__Problem details__: What is needed is the number of lines below that contain the string "plant", with no other text.

[Object state transitions]
>>>>>
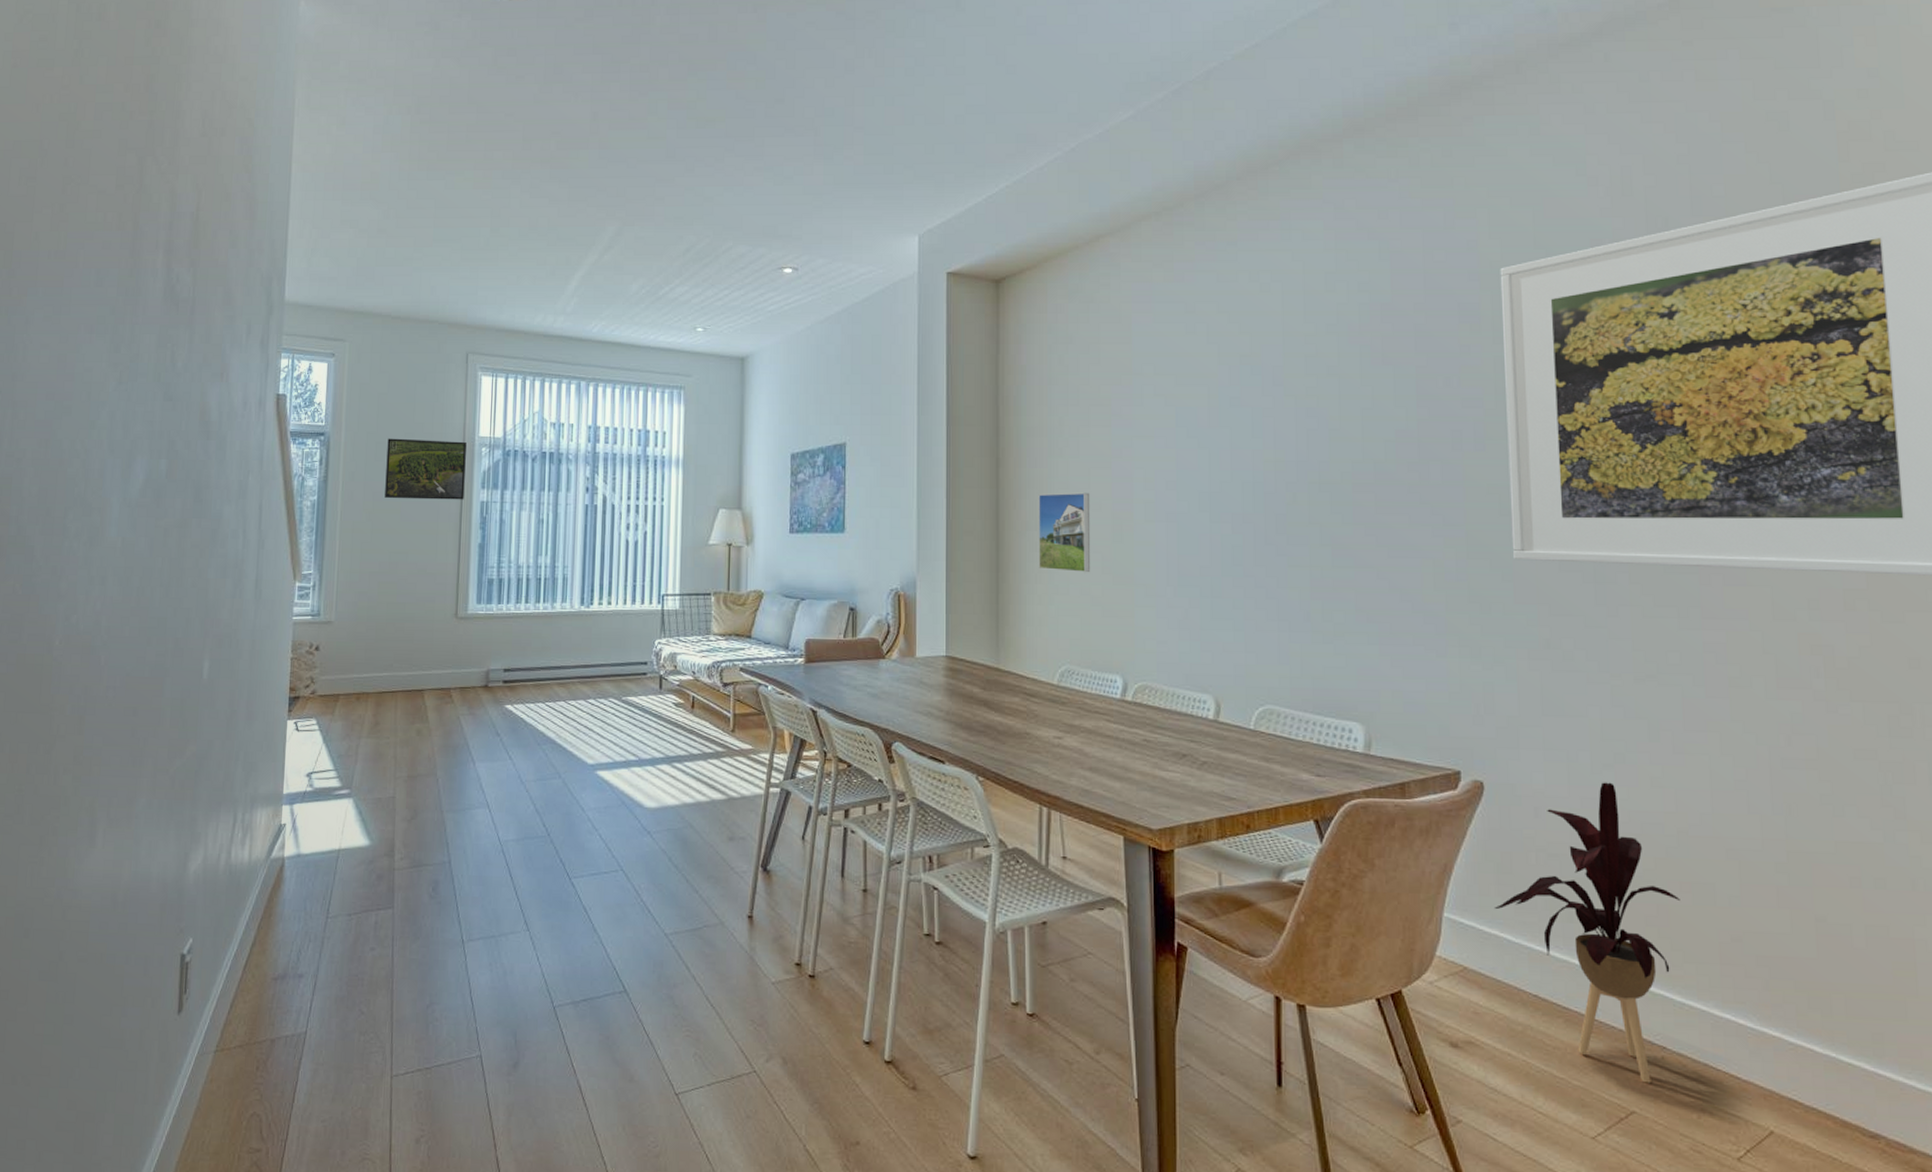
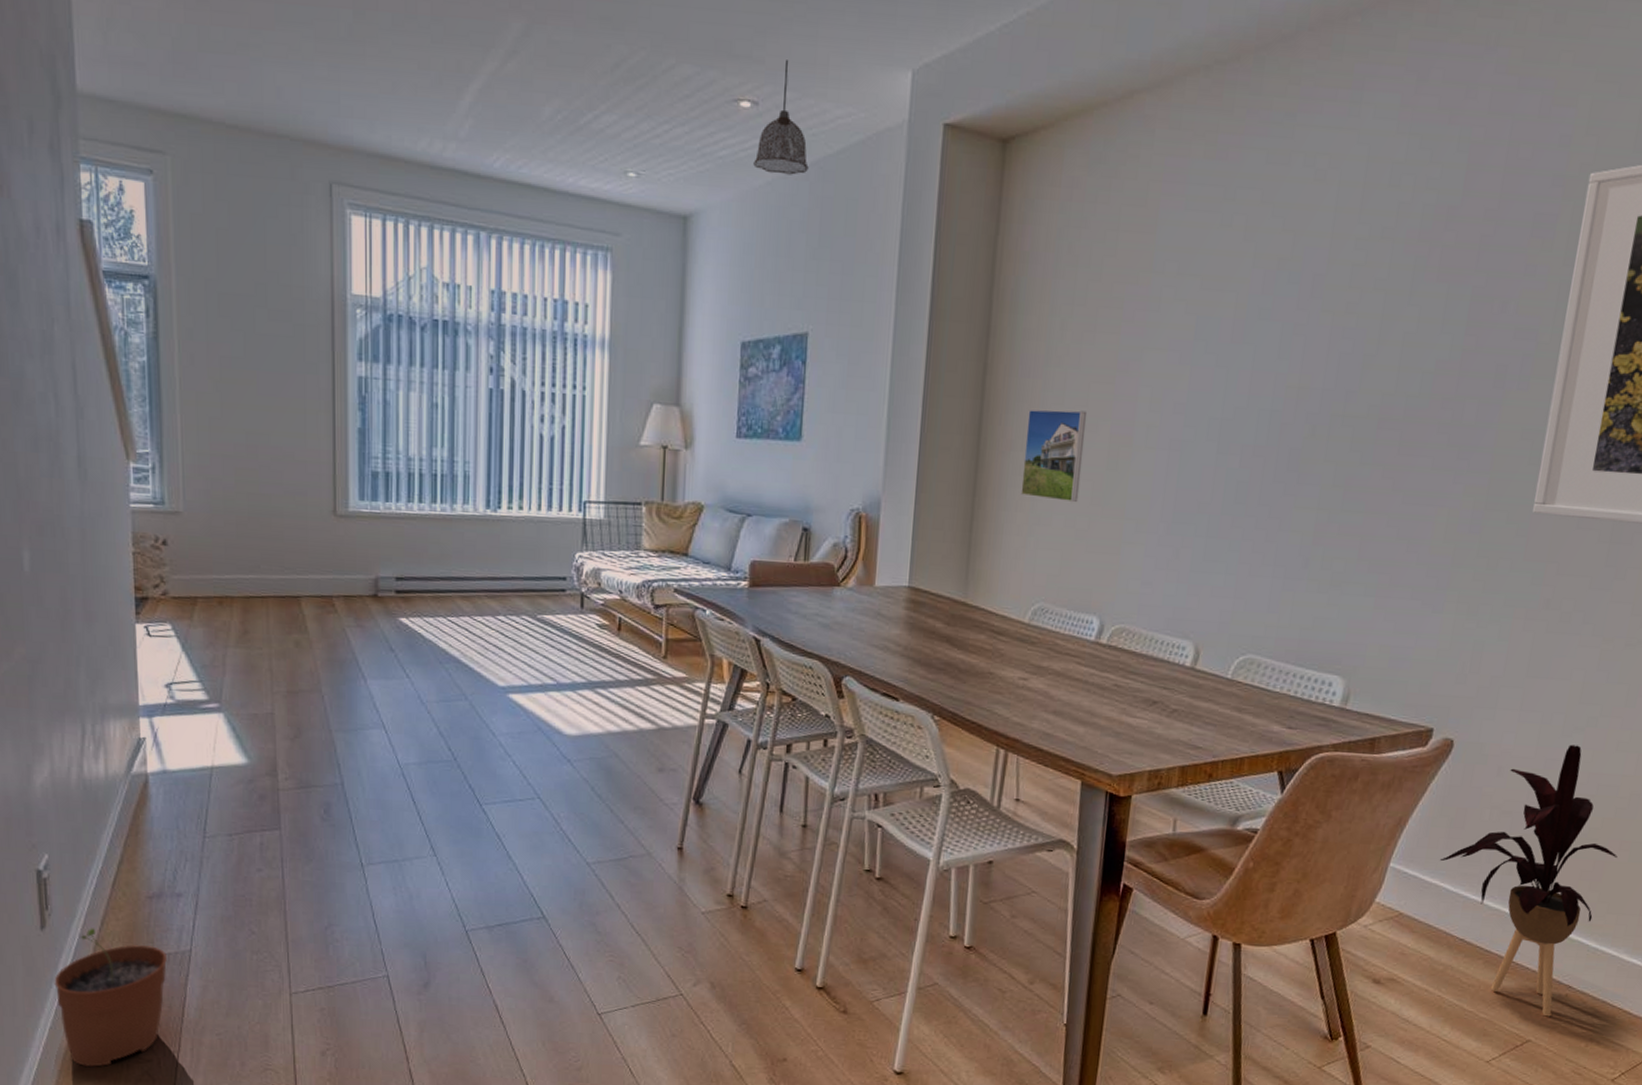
plant pot: none [183,1011,284,1158] -> present [54,928,167,1067]
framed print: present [385,438,466,500] -> none [233,288,337,373]
pendant lamp: none [796,236,840,320] -> present [753,60,809,175]

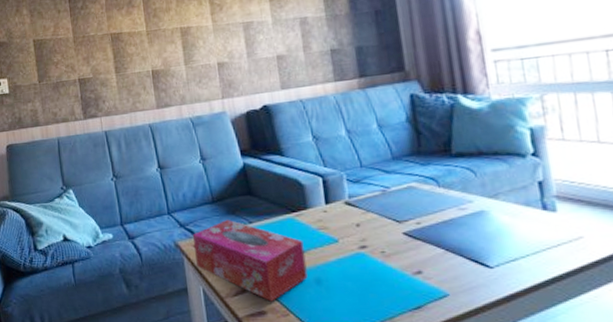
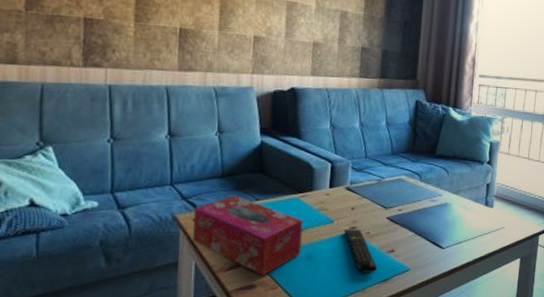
remote control: none [353,249,404,299] -> present [344,230,377,273]

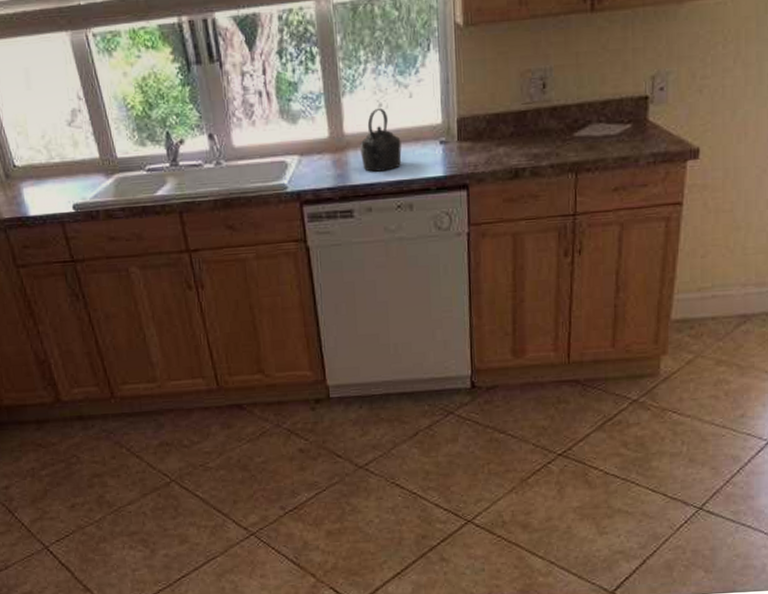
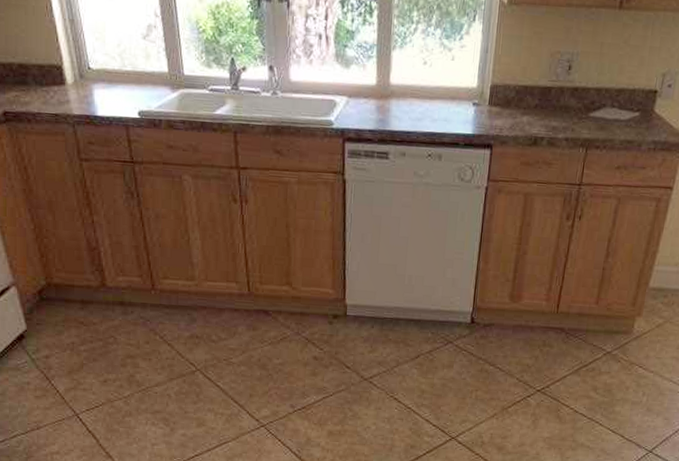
kettle: present [360,107,402,172] -> none [402,65,439,123]

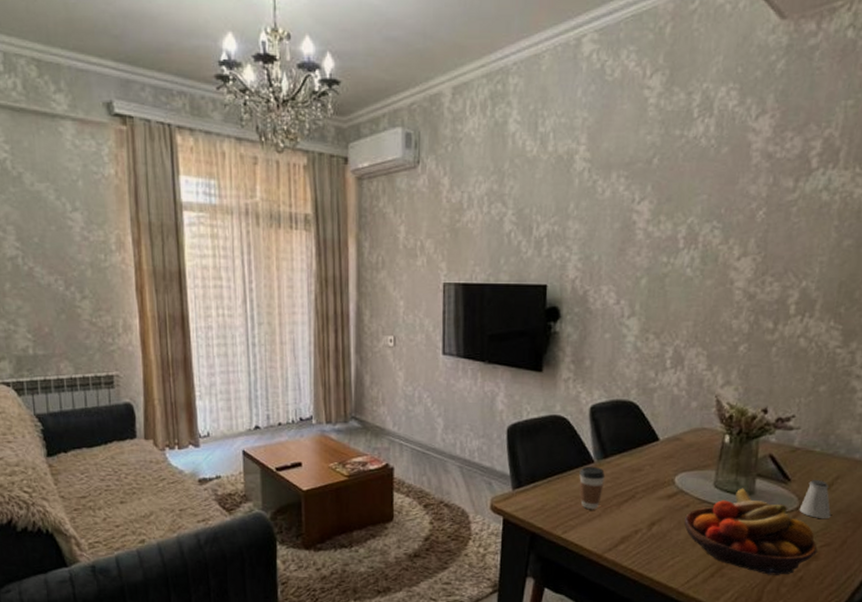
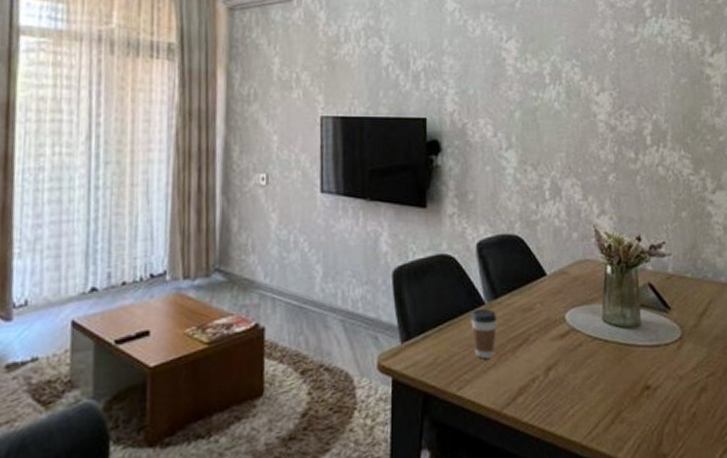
fruit bowl: present [684,488,818,575] -> none [579,320,705,415]
saltshaker: present [799,479,831,519] -> none [682,305,711,347]

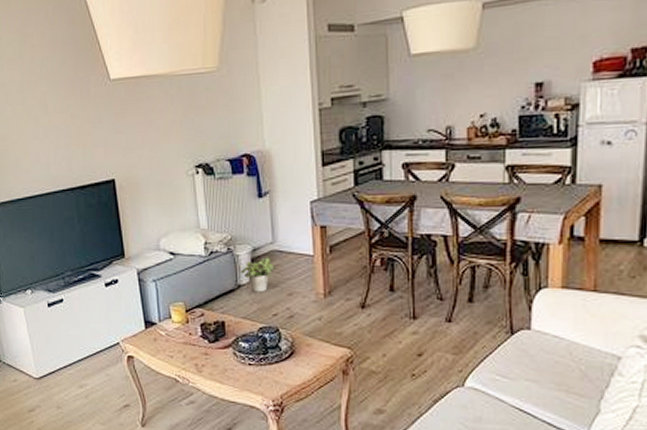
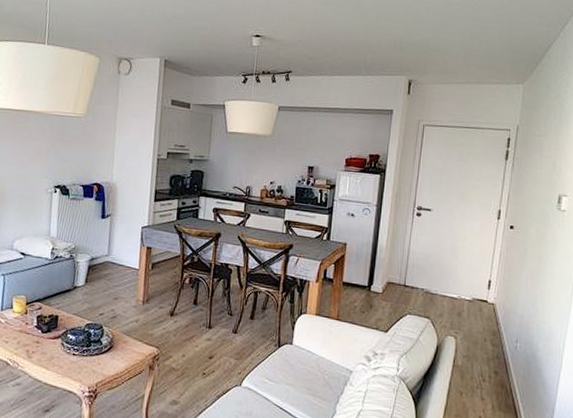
potted plant: present [240,257,274,293] -> none [78,266,106,295]

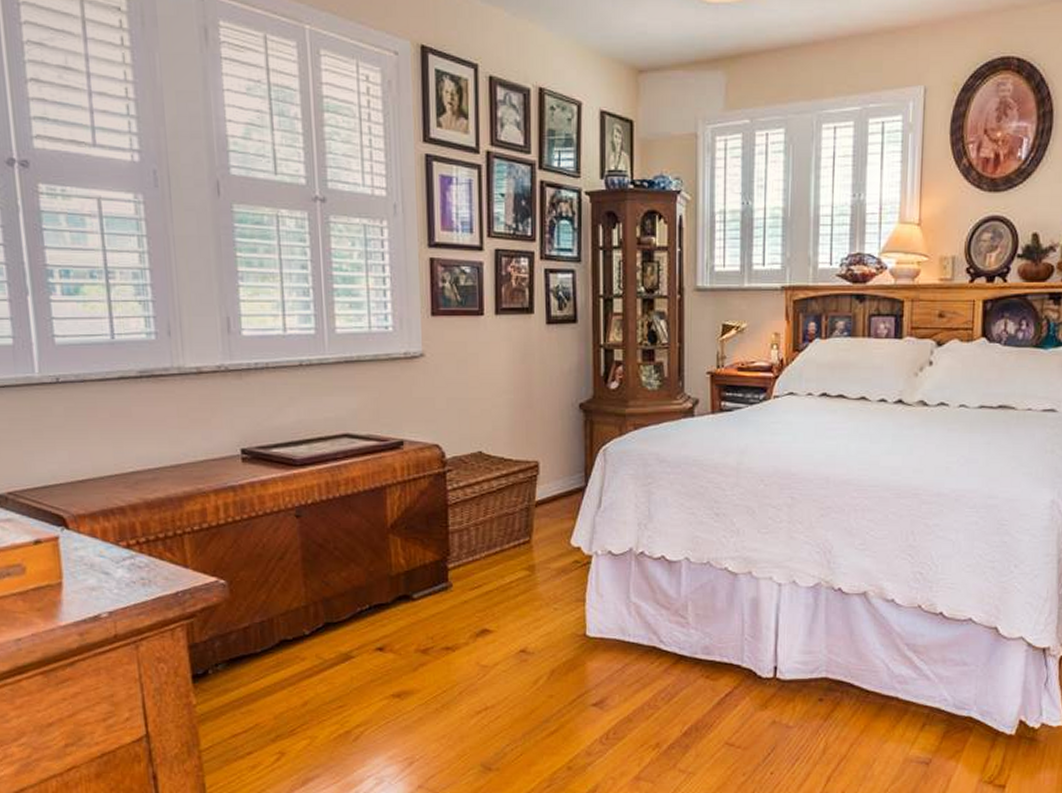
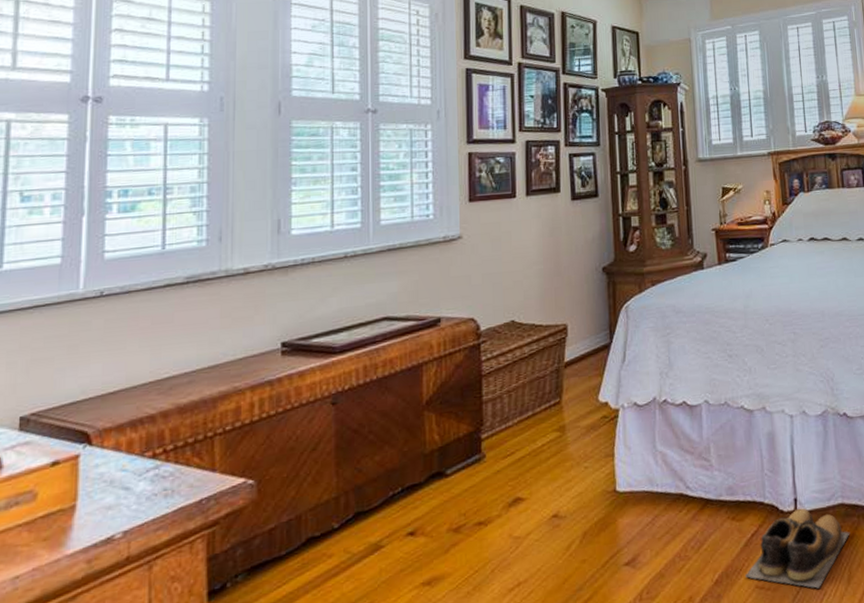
shoes: none [716,676,831,753] -> present [746,508,850,589]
<<<<<
__The completed task__: 2